L’ère glorieuse et féconde de 89 se lève pour l’Angleterre ; elle doit être pour elle moins sanglante et plus courte qu’elle ne le fut pour nous ; car elle a notre exemple, et ses peuples sont plus avancés. Mais de toute manière la crise sera douloureuse et les intérêts matériels du pays souffriront ; car les révolutions les plus douces dérangent des millions d’existences et troublent la société. La France d’autrefois se serait réjouie des embarras et des malheurs qui menacent l’Angleterre ; la France d’aujourd’hui s’en attriste et s’en inquiète ; c’est que partout règne déjà ce sentiment de solidarité de tous les peuples, qui est le germe de l’esprit de famille qui doit un jour les unir tous.

Voyez une famille bien unie, lorsqu’un de ses membres s’élève par de grandes actions ou s’avilit par de mauvaises, tous les autres se sentent grandir ou flétrir en lui. Eh bien ! la famille humaine, dont tous les peuples sont membres, sera de même.
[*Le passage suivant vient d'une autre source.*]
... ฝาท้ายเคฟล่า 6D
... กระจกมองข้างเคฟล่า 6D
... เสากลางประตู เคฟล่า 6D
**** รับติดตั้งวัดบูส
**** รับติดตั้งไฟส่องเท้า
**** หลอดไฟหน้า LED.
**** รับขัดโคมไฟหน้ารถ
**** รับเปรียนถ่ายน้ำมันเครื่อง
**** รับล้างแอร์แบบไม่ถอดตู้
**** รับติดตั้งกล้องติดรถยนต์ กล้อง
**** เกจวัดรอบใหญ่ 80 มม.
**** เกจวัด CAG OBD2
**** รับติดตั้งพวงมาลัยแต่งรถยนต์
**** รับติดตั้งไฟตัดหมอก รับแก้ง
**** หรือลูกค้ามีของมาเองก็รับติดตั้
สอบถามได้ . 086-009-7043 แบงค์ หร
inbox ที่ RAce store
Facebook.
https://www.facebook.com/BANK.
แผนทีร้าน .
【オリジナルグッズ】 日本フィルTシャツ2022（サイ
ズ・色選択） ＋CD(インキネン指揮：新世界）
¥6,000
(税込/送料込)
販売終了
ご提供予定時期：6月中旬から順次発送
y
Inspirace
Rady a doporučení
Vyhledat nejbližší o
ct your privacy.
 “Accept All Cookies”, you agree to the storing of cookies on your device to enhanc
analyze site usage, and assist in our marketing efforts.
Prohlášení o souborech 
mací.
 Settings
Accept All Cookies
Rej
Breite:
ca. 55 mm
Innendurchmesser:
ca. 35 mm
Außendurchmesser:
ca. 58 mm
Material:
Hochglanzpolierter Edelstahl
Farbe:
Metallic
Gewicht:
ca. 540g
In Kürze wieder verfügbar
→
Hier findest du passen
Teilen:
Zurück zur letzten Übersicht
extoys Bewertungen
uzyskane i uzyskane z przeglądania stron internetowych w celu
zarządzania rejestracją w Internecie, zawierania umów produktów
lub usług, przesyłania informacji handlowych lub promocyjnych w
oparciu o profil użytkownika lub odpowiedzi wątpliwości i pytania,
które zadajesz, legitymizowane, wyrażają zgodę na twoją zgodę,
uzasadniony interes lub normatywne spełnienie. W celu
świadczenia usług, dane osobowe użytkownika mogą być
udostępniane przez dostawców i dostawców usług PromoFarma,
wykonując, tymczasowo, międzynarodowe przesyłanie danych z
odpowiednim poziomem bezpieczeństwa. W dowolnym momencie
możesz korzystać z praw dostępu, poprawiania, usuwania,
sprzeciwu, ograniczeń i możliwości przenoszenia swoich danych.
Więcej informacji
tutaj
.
Vous souvient-il, amis, des trois journées ! vous souvient-il de l’enthousiasme que les peuples d’ Europe et des Amériques manifestèrent, la plupart malgré leurs gouvernans : eh bien ! ces peuples, ils se sentaient grandir en leur nobles frères de France ! Mais si ce sentiment fit tressaillir tous les membres de la famille humaine, n’oublions pas qu’il porta jusqu’au délire l’enthousiasme des peuples de la Grande-Bretagne. Quarante villes se levèrent spontanément et envoyèrent des députés et de l’argent à Paris, demandant que des députés de France leur fussent aussi envoyés, afin que les deux peuples pussent ainsi communiquer. Notre gouvernement, à la demande du ministère Wellington4, eut la faiblesse de refuser, et les députations déjà formées ne partirent pas.

Ce sera une belle page dans l’histoire des peuples que celle où on lira l’énergique et fraternelle conduite du peuple anglais envers son plus ancien et plus redoutable ennemi.

A nous, peuple de France, à bien remplir notre page lorsque le peuple d’Angleterre nous fera grandir par les grandes choses auxquelles il se prépare, et qu’il va sans doute accomplir.

Z.

Notes de base de page numériques:

1 L’auteur de ce texte est François Barthélemy Arlès-Dufour d’après la Table de L’Echo de la Fabrique (numéros parus du 30 octobre 1831 au 30 décembre 1832).
2 Le Comte Charles Earl Grey (1764-1845), premier ministre du parti Whig, au pouvoir entre 1830 et 1834 au moment où vont être réalisées les principales réformes, notamment électorales.
3 Guillaume III (1738-1820), roi d’Angleterre de 1760 à 1820, marié à Sophie-Charlotte princesse de Mecklenbourg-Strelitz (1744-1818) ; le Duc de Cumberland, George V de Hanovre (1819-1878).
4 Le Duc de Wellington (1769-1852), vainqueur de Waterloo, premier ministre, Tory, entre 1827 et 1830, il favorisa une politique extrêmement conservatrice s’opposant aux principales réformes.